Millions of searches stream into Google everyday as people try to meet their informational and situational needs. But those searches don’t disappear after the searches. They provide Google with some very interesting and useful information in return. For instance, they tell Google what people are interested in real time – right at this moment.
Those queries can help Google populate its knowledge base with more information as well.
When Google collects information about entities – people, places, and things, including products and brands, it might collect information about entities as well as information about attributes associated with those entities.
A couple of days ago, the Google Research Blog told us about how it might include that kind of factual information in search results, what they called Structured Snippets. In that post, Google gave us the news that Google finds information like this from Tables across the web.
I hadn’t purposefully set out to find a snippet that actually included a table in it, but I asked for “all” the provinces in Canada, and that’s what I got – a snippet that included an actual table.
Information about entities is all over the Web, and it also fills queries people perform when they search on the Web. Considering that these queries are representative of things people look for when they search, they seem like a good source of information to use to find out more about entities and associated facts about them.
The patent describes how it might treat entities and attributes in queries if they include proper names, or somewhat generic attributes (it might ignore them). But what I found interesting was how Google tried to use linguistic patterns to try to find, identify and extract entities and attributes associated with them.

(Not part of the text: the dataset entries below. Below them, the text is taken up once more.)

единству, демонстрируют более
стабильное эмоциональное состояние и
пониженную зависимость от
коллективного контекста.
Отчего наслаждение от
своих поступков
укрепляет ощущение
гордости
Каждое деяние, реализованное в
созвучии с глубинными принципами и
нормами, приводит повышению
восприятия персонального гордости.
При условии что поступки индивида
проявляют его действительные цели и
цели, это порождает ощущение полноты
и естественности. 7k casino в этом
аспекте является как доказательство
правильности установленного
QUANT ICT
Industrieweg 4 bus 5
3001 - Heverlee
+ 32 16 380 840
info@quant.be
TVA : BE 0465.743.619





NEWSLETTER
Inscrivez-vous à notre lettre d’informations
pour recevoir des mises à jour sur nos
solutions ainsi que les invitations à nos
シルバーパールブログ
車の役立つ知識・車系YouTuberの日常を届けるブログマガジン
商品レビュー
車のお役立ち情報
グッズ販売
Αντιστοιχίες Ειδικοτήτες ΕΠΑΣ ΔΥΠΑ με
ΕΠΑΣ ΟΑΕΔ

This process can be done without human oversight or intervention. It involves using search query logs to see what queries people searched for.
Given the numbers of searches that people do at Google everyday, there’s no shortage of queries to use.

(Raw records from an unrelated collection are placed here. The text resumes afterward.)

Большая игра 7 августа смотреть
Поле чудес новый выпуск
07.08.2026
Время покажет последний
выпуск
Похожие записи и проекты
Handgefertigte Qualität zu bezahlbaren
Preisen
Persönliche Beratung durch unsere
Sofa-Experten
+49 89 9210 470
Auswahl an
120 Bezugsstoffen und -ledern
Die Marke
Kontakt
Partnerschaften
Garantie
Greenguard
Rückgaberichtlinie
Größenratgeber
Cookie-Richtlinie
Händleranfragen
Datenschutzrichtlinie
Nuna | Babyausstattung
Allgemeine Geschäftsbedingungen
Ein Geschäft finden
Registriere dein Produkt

I took the following examples of linguistic patterns that Google might use to identify entities and attributes related to them from the patent.
The patent is:
Inferring attributes from search queries
Invented by Alexandru Marius Pasca and Benjamin Van Durme
Assigned to Google
US Patent 8,812,509
Granted August 19, 2014
Filed November 2, 2012
Systems, techniques, and machine-readable instructions for inferring attributes from search queries. In one aspect, a method includes receiving a description of a collection of search queries, inferring attributes of entities from the description of the collection of search queries, associating the inferred attributes with identifiers of entities characterized by the attributes, and making the associations of the attributes and entities available.
Linguistic patterns can be used to infer entity attributes from search queries. This can be done for a log of search queries to identify attributes for entities.
One extract pattern can be used to scan keyword-based queries for text that matches the format “what is the <attribute> of <entity>.”
- What is the capital of Brazil?
- What is the airspeed velocity of an unladen swallow?
Another extract pattern can be used to scan keyword-based queries for text that matches the format “who is the <attribute> of <entity>.
- Who is the mayor of Chicago
- Who is the CEO of Google
A third extract pattern might look through queries for text that matches the format “the <attribute> of <entity>.”
- the capital of France
- the manager of the Yankees
And, a different extract pattern may try to find answers for “who is the <entity>’s <attribute>.”
- who is the Yankees’ manager
- who is the airplane’s pilot
An extract pattern can also scann keyword-based queries for text that matches the format “<entity>’s <attribute>.”
- Rosemary’s baby
- Michelangelo’s David
This isn’t an exhaustive list of extract patterns, but it should give you an idea of how effective it could potentially be.
It’s interesting that Google isn’t trying to extract this information from pages published to the Web, with the kinds of patterns shown above, but instead from that vast stream of data from many searchers.